Google Chrome 110 is rolling out to users across all platforms this week and there’s a notable new feature included.
No, don’t worry: it’s not AI related 😆.
The world’s most popular web browser now includes a memory saver. It was enabled by default on my systems, but there is a toggle to turn it off, should you want to.
So what does it it?
To quote the feature blurb on the (also new) Performance tabs in Chrome’s settings:
“When on, Chrome frees up memory from inactive tabs. This gives activate tabs and other apps more computer resources and keeps Chrome fast. Your inactive tabs automatically become active again when you go back to them.”
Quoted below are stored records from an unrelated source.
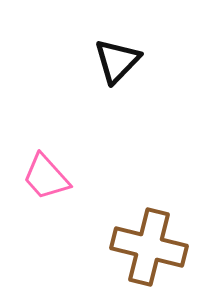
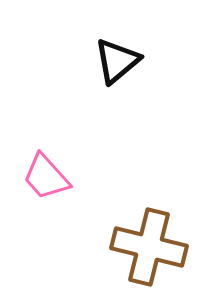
black triangle: rotated 6 degrees clockwise
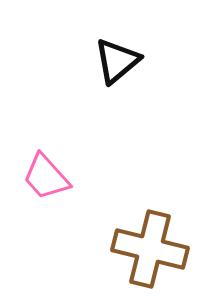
brown cross: moved 1 px right, 2 px down
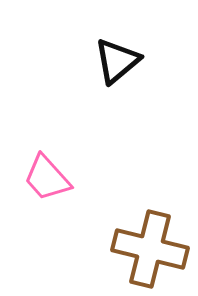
pink trapezoid: moved 1 px right, 1 px down
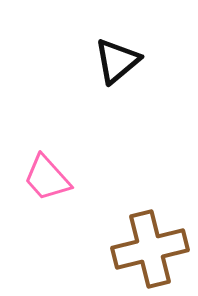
brown cross: rotated 28 degrees counterclockwise
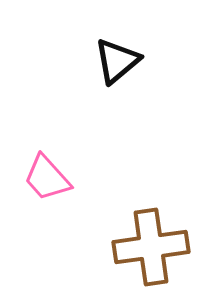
brown cross: moved 1 px right, 2 px up; rotated 6 degrees clockwise
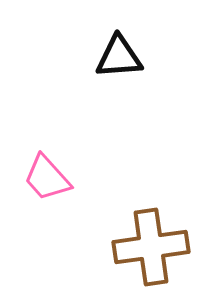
black triangle: moved 2 px right, 4 px up; rotated 36 degrees clockwise
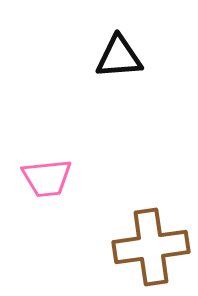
pink trapezoid: rotated 54 degrees counterclockwise
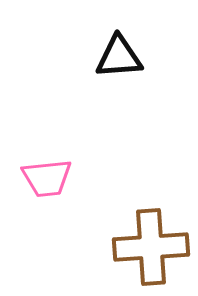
brown cross: rotated 4 degrees clockwise
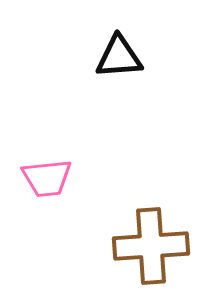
brown cross: moved 1 px up
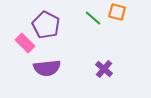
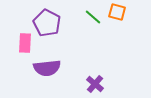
green line: moved 1 px up
purple pentagon: moved 1 px right, 2 px up
pink rectangle: rotated 48 degrees clockwise
purple cross: moved 9 px left, 15 px down
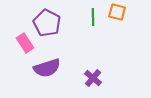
green line: rotated 48 degrees clockwise
pink rectangle: rotated 36 degrees counterclockwise
purple semicircle: rotated 12 degrees counterclockwise
purple cross: moved 2 px left, 6 px up
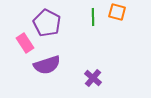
purple semicircle: moved 3 px up
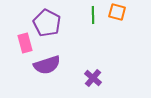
green line: moved 2 px up
pink rectangle: rotated 18 degrees clockwise
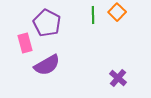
orange square: rotated 30 degrees clockwise
purple semicircle: rotated 12 degrees counterclockwise
purple cross: moved 25 px right
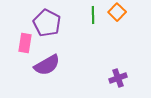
pink rectangle: rotated 24 degrees clockwise
purple cross: rotated 30 degrees clockwise
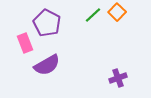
green line: rotated 48 degrees clockwise
pink rectangle: rotated 30 degrees counterclockwise
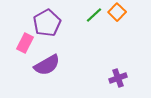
green line: moved 1 px right
purple pentagon: rotated 16 degrees clockwise
pink rectangle: rotated 48 degrees clockwise
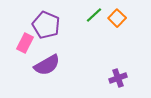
orange square: moved 6 px down
purple pentagon: moved 1 px left, 2 px down; rotated 20 degrees counterclockwise
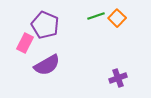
green line: moved 2 px right, 1 px down; rotated 24 degrees clockwise
purple pentagon: moved 1 px left
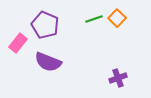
green line: moved 2 px left, 3 px down
pink rectangle: moved 7 px left; rotated 12 degrees clockwise
purple semicircle: moved 1 px right, 3 px up; rotated 52 degrees clockwise
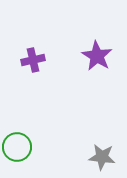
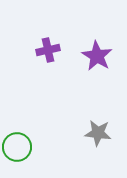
purple cross: moved 15 px right, 10 px up
gray star: moved 4 px left, 24 px up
Now, if the feature sounds familiar it’s because Google actually announced it last year. However, it’s only just begun rolling out to users of Google Chrome’s stable channel (and if you don’t know what the stable channel is I can guarantee that you’re probably using it).
You don’t need be an excessive tab-hoarder to benefit, which is nice. I only ever have about 6 tabs open at any one time but some, like Gmail, can squat on sizeable amounts of memory over time.
Sometimes though, you’re okay with that.
Google has that covered. You can add quickly add websites to an allow-list in Chrome. This will stop them from being unloaded in the background.
Chrome users on Windows and macOS also get another performance-focused feature that reduces power consumption on laptops once the battery percentage dips below 20%. Sadly, that feature isn’t enabled in Linux builds — at least not yet.
Get Google Chrome 110
If you already use Google Chrome on Linux you likely have this update already. If so, you can activate Memory Saver via the
Chrome Menu > More Tools > Performance.
If you don’t have this update yet, go run a software update check. Chances are it’s available from your distro’s usual update avenues.
If not, you can download Chrome for Linux from Google, or get it unofficially from places like Flathub, the AUR, etc.